Another of the first round of projects was Augmented Tectonics (seen in the video below), which enabled architecture students to enter VR to learn how to build with various materials. Met with design challenges, students explore how the properties of materials such as steel, glass, concrete, and wood yield different potential for what is possible to build.
Designing a Process for Project Development
Based on what had been learned in the first round, one of the aims was to design a process for project development. Nelson, coming from a background of scalability and repeatability, emphasized that the process was to be designed such that it could be repeated. Additionally, it needed to facilitate students transitioning in and out so they could be “plugged into” any part of the process and make considerable progress. The process comprises the following steps:
- Discovery (1 week)
- Flow diagram
- Schedule/timeline
- RACI Matrix
- XR Design Document
- Pre-production (2 weeks)
- Script
- Storyboard
- Prototypes
- Moodboard/design guide
- Production (1-6 months)
- Reach Minimum Viable Product (MVP)
- Post-production (1 week) [iterate steps 2 and 3]
- Final export
- Distribution (3-4 days)
- Published content
- Launch (4 days)
- Feedback capture
- Form
- Issue tracking
- Document process
- Maintenance
Second Round of Projects
The second round consisted of fourteen projects, one of which resulted in a social VR event called Virtual Diag with around two hundred attendees worldwide. The project was a collaboration between an architecture student and an art student, who recreated the center of the university campus where students would gather and socialize.
Nelson then recounted how the nursing school faculty came to him with the problem of having too many students and not enough faculty to train and teach them procedural skills. Having just begun exploring the Hololens 2, he got the idea that the nursing school faculty could utilize it to allow students to have an AR training experience. Most of the training is guided, so learning procedural skills such as a lumbar puncture or catheterization would involve practicing on mannequins with someone guiding the student through the steps. By incorporating XR technologies, that process became a self-guided training experience in AR.

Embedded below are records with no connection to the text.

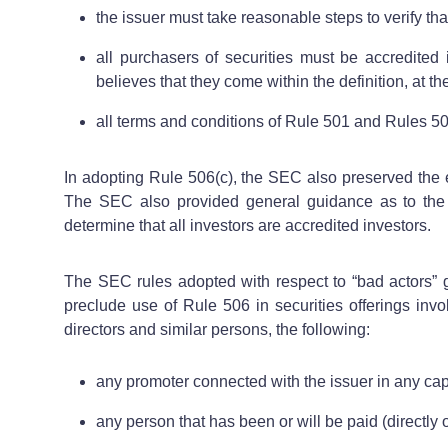
the issuer must take reasonable steps to verify tha
all purchasers of securities must be accredited
believes that they come within the definition, at the
all terms and conditions of Rule 501 and Rules 502(
In adopting Rule 506(c), the SEC also preserved the ex
The SEC also provided general guidance as to the “r
determine that all investors are accredited investors.
The SEC rules adopted with respect to “bad actors” g
preclude use of Rule 506 in securities offerings invol
directors and similar persons, the following:
any promoter connected with the issuer in any capa
any person that has been or will be paid (directly o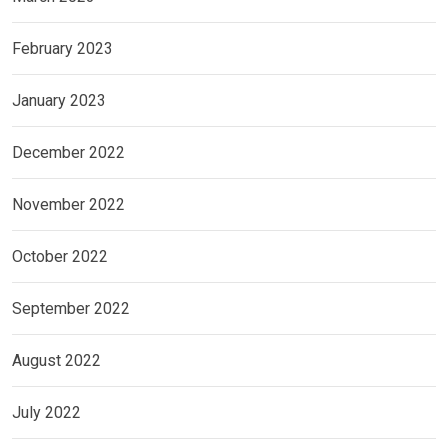
February 2023
January 2023
December 2022
November 2022
October 2022
September 2022
August 2022
July 2022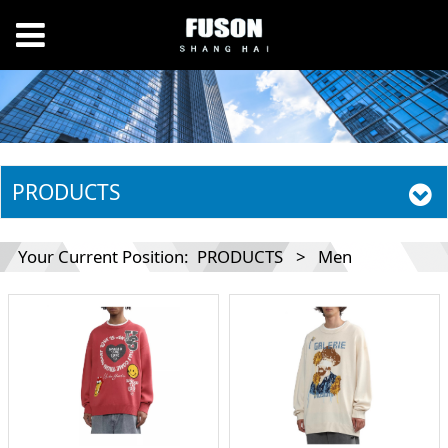
PRODUCTS
Your Current Position:
PRODUCTS
>
Men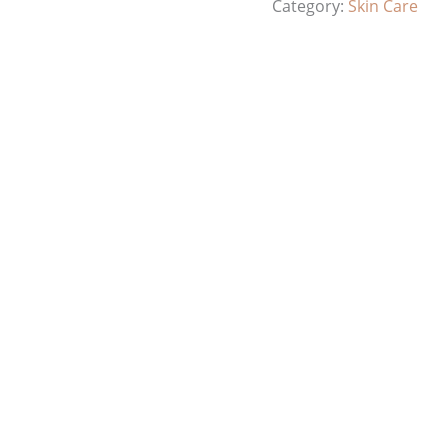
Category:
Skin Care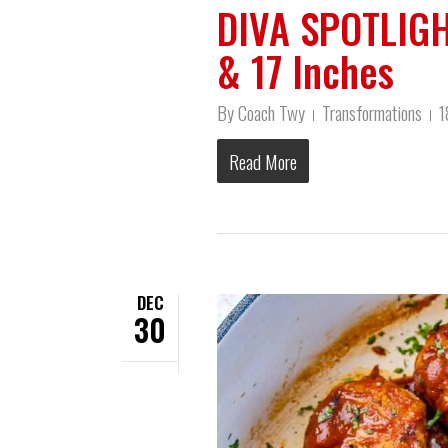
DIVA SPOTLIGH
& 17 Inches
By
Coach Twy
Transformations
1
Read More
DEC
30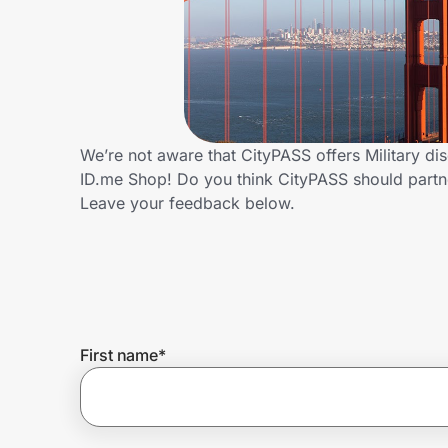
Home, Auto & Pets
Shopping & Delivery
Government
We’re not aware that CityPASS offers Military di
ID.me Shop! Do you think CityPASS should partn
Get the extension
Leave your feedback below.
Get the app
Help Center
First name
*
Join Us
Privacy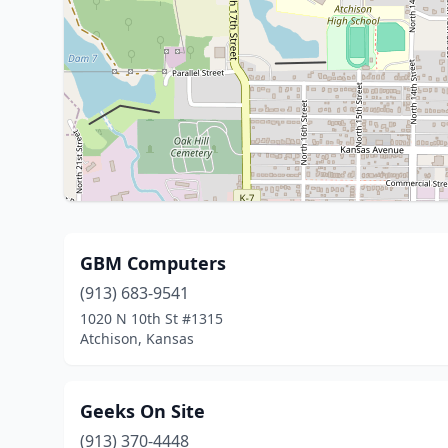
GBM Computers
(913) 683-9541
1020 N 10th St #1315
Atchison, Kansas
Geeks On Site
(913) 370-4448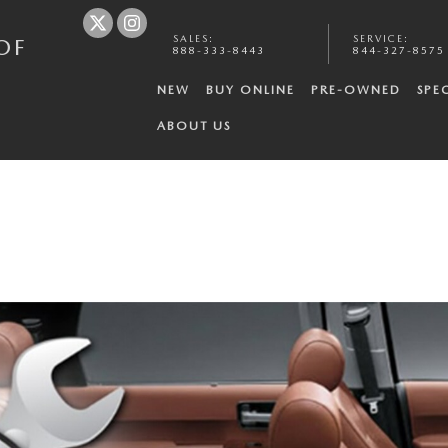
SALES
:
SERVICE
:
OF
888-333-8443
844-327-8575
NEW
BUY ONLINE
PRE-OWNED
SPE
ABOUT US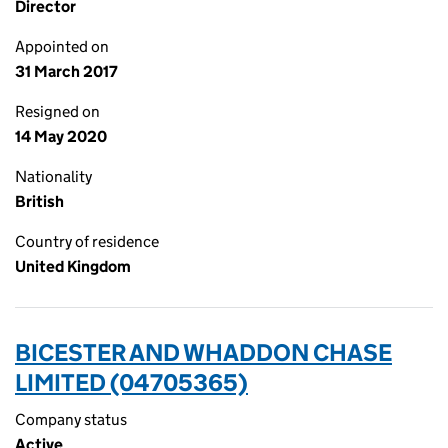
Director
Appointed on
31 March 2017
Resigned on
14 May 2020
Nationality
British
Country of residence
United Kingdom
BICESTER AND WHADDON CHASE
LIMITED (04705365)
Company status
Active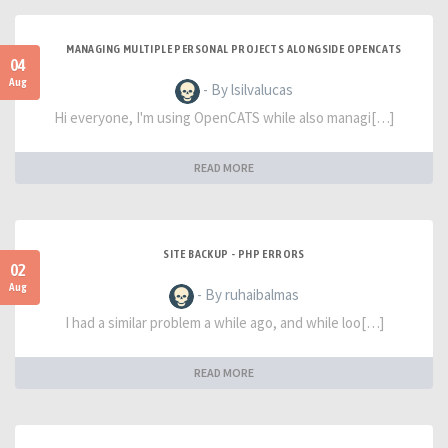
MANAGING MULTIPLE PERSONAL PROJECTS ALONGSIDE OPENCATS
04
Aug
- By lsilvalucas
Hi everyone, I'm using OpenCATS while also managi[…]
READ MORE
SITE BACKUP - PHP ERRORS
02
Aug
- By ruhaibalmas
I had a similar problem a while ago, and while loo[…]
READ MORE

Nelson ended with the prospective goals of the Extended Reality Initiative:
- Continue to fund XR Projects
- Integrate XR into more online courses
- Explore virtual production
- Expand Michigan Metaverse
- XR Summit 2022
Q&A Session
The first inquiry was about the decision-making process behind selecting projects for funding. “Can people from any domain submit project proposals, or is it dependent on costs or the people involved?” For the first round of projects, the open call was “wide open” to “just see what we get” and get an idea of “what people want to do,” explained Nelson. The second round was much more targeted because of limited funding and not having the development capacity to continue to build such intense and large game engine applications. Subsequently, a requirement was that the faculty include a commercial tool in the proposal, enabling more scalable and sustainable projects.
A participant inquired about how the process of the project rounds is managed, asking whether applicants are expected to complete their proposal within a set period. Is it within the duration of the school year, or are applicants given a longer period? Nelson responded that applicants are generally given eighteen months, but depending on the scope of the project, sometimes extensions are given. For the large VR projects, “we were willing to extend it” because, though “we wanted to try to control the scope […] we also wanted them to look really good.”
A participant who works with XR within Leiden University asked how the initiative manages and organizes all of these projects since working with such “novel technologies can be interesting to manage” and is incredibly time-consuming. Nelson responded that his role at the university is entirely dedicated to managing all of the projects, creating communities, and connecting with other institutions. Having such a nonfragmented role and student participation is “what makes it all happen.”
Lastly, Nelson was asked whether there is the “possibility, or momentum, to exchange productions between universities?” Nelson responded, “we are open to it, whether it is a project or sharing ideas, or how we did this or that?”